— begin SUPPLIED ENTRIES —
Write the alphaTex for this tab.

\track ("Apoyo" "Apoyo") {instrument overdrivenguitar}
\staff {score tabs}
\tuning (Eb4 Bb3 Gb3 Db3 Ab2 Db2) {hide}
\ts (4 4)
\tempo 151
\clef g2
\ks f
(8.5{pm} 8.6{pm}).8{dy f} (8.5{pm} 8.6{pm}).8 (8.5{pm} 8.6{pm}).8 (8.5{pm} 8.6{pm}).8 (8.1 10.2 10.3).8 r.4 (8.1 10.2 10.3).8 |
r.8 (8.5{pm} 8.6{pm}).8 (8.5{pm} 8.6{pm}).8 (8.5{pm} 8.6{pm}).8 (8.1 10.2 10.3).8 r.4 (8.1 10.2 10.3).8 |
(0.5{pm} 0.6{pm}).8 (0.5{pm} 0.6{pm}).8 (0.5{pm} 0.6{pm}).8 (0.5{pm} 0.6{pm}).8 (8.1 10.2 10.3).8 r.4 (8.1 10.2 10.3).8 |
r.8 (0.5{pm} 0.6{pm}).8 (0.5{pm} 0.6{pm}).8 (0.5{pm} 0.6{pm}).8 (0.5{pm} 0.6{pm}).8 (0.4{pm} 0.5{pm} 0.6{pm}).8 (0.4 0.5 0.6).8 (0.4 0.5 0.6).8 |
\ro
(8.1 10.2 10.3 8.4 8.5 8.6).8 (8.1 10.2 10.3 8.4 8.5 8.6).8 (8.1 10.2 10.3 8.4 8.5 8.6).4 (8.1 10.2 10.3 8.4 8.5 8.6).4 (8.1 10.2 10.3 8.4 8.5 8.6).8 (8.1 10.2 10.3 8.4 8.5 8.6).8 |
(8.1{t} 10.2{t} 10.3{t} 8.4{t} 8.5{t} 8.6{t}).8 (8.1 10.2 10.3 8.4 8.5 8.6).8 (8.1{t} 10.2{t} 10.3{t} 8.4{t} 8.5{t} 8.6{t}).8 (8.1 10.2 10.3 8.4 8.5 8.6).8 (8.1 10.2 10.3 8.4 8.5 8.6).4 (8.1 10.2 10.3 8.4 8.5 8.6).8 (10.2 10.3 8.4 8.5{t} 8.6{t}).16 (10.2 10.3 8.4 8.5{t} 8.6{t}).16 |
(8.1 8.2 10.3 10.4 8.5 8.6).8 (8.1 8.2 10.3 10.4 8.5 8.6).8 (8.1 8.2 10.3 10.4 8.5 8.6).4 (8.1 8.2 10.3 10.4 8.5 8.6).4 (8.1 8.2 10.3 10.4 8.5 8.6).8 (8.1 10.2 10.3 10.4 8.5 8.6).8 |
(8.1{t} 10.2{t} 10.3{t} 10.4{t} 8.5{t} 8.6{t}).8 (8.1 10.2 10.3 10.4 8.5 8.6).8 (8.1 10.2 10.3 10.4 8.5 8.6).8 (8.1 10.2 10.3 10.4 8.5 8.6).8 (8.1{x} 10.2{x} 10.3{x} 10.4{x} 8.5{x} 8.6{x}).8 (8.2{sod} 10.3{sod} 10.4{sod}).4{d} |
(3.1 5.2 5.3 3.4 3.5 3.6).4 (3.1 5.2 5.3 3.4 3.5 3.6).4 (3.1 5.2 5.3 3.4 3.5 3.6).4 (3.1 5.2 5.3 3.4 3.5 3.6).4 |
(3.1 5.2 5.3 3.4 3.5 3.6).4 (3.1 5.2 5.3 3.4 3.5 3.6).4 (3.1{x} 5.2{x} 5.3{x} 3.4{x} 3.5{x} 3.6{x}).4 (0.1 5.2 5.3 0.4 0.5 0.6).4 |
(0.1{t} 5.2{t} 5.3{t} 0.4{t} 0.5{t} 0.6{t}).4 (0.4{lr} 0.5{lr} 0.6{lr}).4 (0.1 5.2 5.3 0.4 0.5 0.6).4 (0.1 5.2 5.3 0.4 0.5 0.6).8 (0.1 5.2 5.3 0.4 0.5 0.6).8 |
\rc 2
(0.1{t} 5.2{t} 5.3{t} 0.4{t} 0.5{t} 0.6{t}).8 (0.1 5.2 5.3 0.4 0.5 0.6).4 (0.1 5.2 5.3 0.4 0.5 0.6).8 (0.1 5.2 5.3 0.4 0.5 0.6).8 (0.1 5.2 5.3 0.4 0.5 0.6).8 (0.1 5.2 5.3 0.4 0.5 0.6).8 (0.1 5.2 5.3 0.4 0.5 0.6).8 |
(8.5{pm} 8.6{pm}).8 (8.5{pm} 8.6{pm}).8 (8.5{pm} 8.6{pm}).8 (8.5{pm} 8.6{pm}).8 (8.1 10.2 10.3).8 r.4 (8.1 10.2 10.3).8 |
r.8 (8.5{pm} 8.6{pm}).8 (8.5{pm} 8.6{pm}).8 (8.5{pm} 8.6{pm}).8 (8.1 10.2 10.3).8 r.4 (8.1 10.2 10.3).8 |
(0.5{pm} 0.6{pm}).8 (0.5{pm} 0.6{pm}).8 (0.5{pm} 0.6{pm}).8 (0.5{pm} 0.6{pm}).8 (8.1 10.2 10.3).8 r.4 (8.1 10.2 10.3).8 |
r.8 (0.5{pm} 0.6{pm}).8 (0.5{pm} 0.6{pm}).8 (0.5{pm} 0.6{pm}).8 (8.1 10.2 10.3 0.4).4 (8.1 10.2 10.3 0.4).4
— end SUPPLIED ENTRIES —
◆ SET EXERCISE
Gather every line of the entries above that contains the string "Apoyo", matching case exactly.

◆ RESPONSE FOR THIS EXERCISE
\track ("Apoyo" "Apoyo") {instrument overdrivenguitar}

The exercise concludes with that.